URL Shortener

This is an example URL shortener written in elixir.

Tech Stack

  • Elixir 1.11.2
  • Erlang 23
  • Postgres 13
  • Tailwind CSS

Running locally

I'm using docker and Make for development:

# Set up environment
make setup

# Run server locally on port 4000
make server

# Run tests
make test

Once you're running the server locally you can navigate to http://localhost:4000 in your browser to view the running site.

Design Notes

This is a basic elixir application. I'm not using any of the advanced features of the runtime since this is supposed to be a quick example application. The idea is to accept a URL, hash the URL using a deterministic hashing scheme, and then use the hash as the short code for lookups. We store the short code plus the original url in Postgres.

The hashing scheme is straightforward. I opted to use a deterministic scheme because it means that each node in the cluster will arrive at the same short code without coordination. This makes caching operations much easier in the future.

The hashing scheme algorithm is straightforward. We generate the sha256 of the original url. This provides us a hex value. We then convert that hex value into an integer. Once we have the integer we can pack that as a binary and base64 encode the binary (stripping off the trailing ==). This gives us a short set of characters to use as a key.

Postgres is an interesting choice as a primary datastore. Its not the highest performance option for these operations, at least compared to something like Redis. But the benefit over something like Redis is additional durability. In a vacuum, I prefer a boring and reliable solution. Postgres checks both of those boxes. A slightly more optimized solution would be to cache urls in a fast datastore such as Redis with a limited TTL. The TTL and general caching scheme would need to be determined by access patterns (how soon do users access short links after they are created, how long does a short link tend to live, etc.).

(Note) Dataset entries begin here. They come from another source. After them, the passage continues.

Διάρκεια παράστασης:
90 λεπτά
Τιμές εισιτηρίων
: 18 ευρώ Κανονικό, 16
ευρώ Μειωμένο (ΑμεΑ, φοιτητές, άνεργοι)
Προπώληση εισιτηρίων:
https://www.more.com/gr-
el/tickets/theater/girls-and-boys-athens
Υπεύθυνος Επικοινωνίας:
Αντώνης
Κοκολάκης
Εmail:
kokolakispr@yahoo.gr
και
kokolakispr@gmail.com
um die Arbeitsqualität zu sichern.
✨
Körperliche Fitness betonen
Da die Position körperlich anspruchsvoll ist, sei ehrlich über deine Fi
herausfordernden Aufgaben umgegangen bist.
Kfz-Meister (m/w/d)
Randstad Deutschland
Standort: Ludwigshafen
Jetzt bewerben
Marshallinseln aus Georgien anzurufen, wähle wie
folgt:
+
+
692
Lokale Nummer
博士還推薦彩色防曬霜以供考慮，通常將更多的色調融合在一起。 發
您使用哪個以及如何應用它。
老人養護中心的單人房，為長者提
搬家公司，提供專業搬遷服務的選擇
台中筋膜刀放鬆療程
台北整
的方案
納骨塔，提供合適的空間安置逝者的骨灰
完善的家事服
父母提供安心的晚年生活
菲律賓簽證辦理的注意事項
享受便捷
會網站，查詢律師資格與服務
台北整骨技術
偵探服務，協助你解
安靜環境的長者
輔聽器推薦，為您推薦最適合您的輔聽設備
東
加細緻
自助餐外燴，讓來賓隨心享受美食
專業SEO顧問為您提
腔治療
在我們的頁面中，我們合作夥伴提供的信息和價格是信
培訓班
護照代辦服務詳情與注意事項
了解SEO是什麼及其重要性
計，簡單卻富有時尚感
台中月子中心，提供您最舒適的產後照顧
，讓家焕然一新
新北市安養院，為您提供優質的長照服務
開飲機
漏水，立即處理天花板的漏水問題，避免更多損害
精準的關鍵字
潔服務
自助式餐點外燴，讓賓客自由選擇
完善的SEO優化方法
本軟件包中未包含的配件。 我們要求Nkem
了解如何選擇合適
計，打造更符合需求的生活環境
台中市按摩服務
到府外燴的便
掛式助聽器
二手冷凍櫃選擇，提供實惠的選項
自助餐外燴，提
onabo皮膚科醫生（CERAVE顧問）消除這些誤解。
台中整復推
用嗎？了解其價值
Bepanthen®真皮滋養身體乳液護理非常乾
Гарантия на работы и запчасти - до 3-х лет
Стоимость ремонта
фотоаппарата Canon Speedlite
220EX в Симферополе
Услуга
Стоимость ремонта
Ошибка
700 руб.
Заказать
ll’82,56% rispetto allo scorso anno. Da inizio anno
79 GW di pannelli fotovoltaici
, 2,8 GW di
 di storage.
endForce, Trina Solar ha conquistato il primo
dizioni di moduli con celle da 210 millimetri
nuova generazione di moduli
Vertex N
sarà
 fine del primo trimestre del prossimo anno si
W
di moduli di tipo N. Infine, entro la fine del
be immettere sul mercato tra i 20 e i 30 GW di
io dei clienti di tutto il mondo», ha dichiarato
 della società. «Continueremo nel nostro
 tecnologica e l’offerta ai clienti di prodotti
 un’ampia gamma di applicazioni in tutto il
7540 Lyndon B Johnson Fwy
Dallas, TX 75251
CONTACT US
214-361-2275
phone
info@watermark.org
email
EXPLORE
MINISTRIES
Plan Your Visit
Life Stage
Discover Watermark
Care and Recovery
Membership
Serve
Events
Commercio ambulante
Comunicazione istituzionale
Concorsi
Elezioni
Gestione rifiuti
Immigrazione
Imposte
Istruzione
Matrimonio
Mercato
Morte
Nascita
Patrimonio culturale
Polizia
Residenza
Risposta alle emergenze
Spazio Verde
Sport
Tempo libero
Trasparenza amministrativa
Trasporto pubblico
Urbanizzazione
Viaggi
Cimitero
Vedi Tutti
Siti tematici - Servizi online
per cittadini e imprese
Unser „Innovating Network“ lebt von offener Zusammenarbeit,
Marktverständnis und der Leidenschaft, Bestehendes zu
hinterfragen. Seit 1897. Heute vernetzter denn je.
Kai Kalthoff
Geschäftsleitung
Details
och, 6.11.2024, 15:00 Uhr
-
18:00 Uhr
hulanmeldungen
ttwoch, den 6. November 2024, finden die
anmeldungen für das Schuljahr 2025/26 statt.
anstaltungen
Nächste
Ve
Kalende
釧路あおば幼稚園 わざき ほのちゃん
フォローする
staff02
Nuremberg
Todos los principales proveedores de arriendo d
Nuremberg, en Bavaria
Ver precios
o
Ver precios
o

If we wanted to further optimize for performance than utilize in-memory caching with ETS tables. These tables could be populated by distributing links across the cluster. The exact distribution scheme would again depend on access patterns. There are several options that I've used in the past. If the total number of short links was relatively low it might be possible to fully replicate all links across the cluster, allowing each node to perform a lookup without needing to make any trips across the network. If the number of links was larger than available memory, we could distribute the links across the cluster using consistent hashing. These solutions are complex and would need to be driven by data and more refined requirements.